== Segment start ==

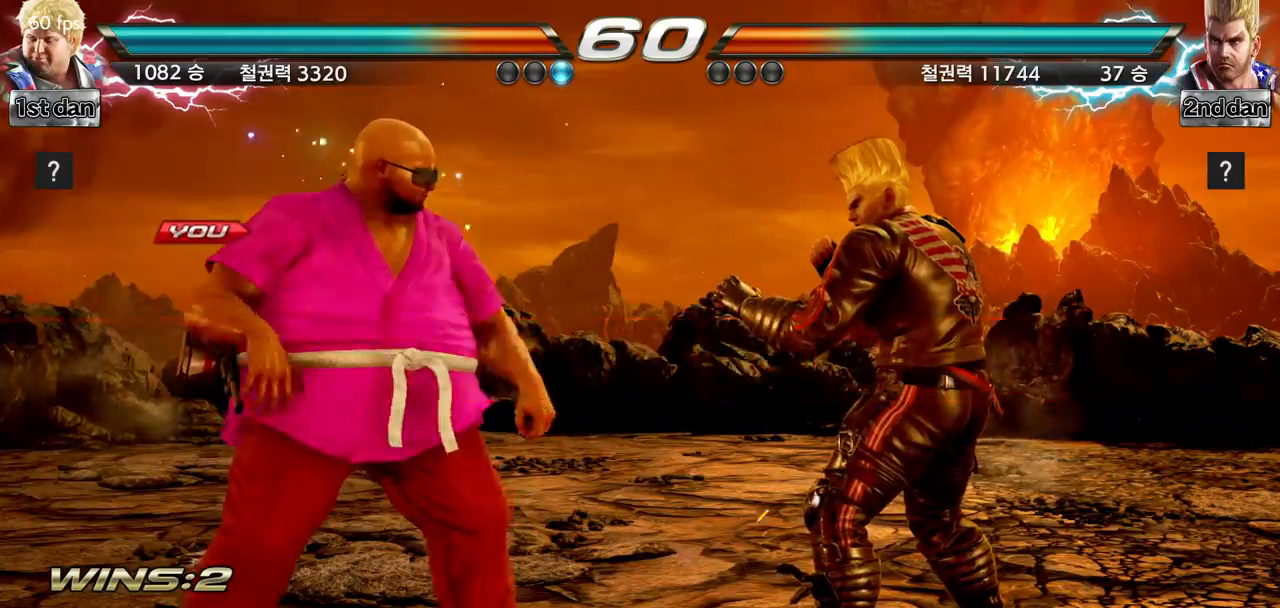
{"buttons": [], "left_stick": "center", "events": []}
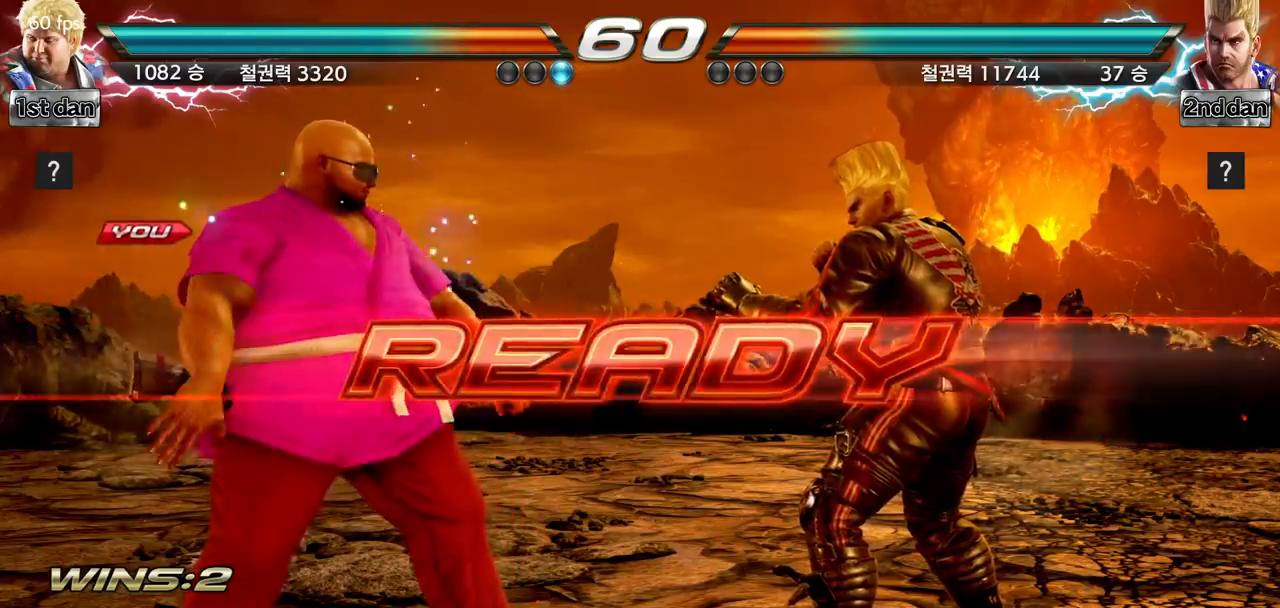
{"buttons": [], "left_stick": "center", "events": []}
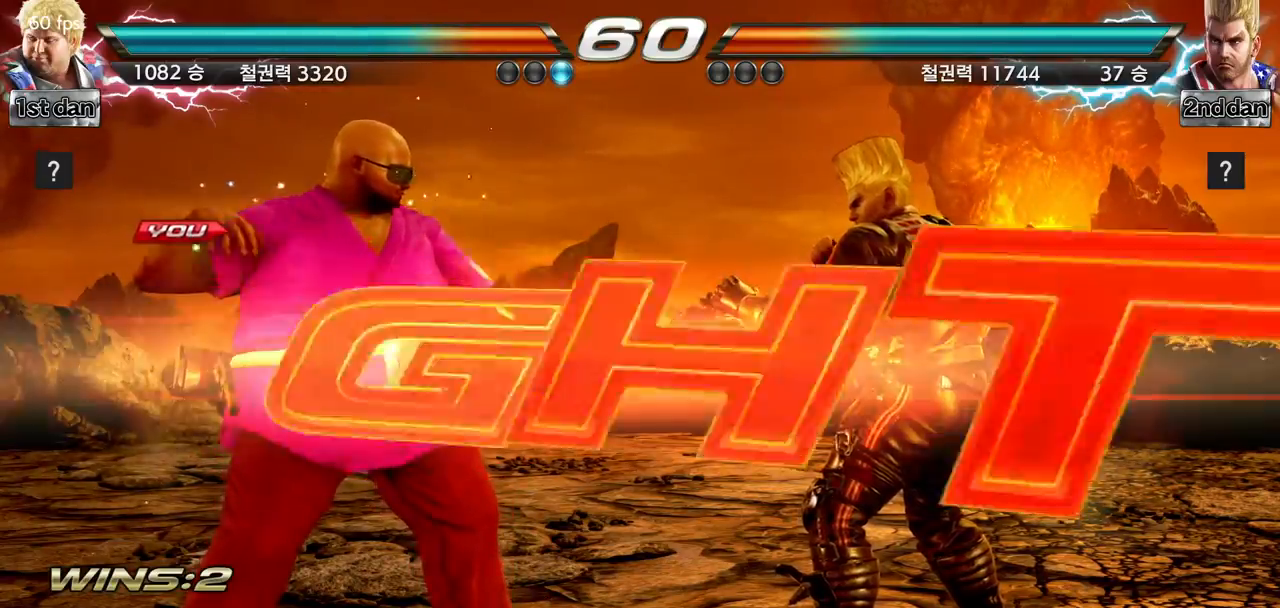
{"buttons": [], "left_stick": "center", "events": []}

== Segment end ==

[TASK INSTRUCTIONS] Only the text of the listing above is copied, exactly as written; its pictures are dropped.

[TASK ANSWER]
{"buttons": [], "left_stick": "center", "events": []}
{"buttons": [], "left_stick": "center", "events": []}
{"buttons": [], "left_stick": "center", "events": []}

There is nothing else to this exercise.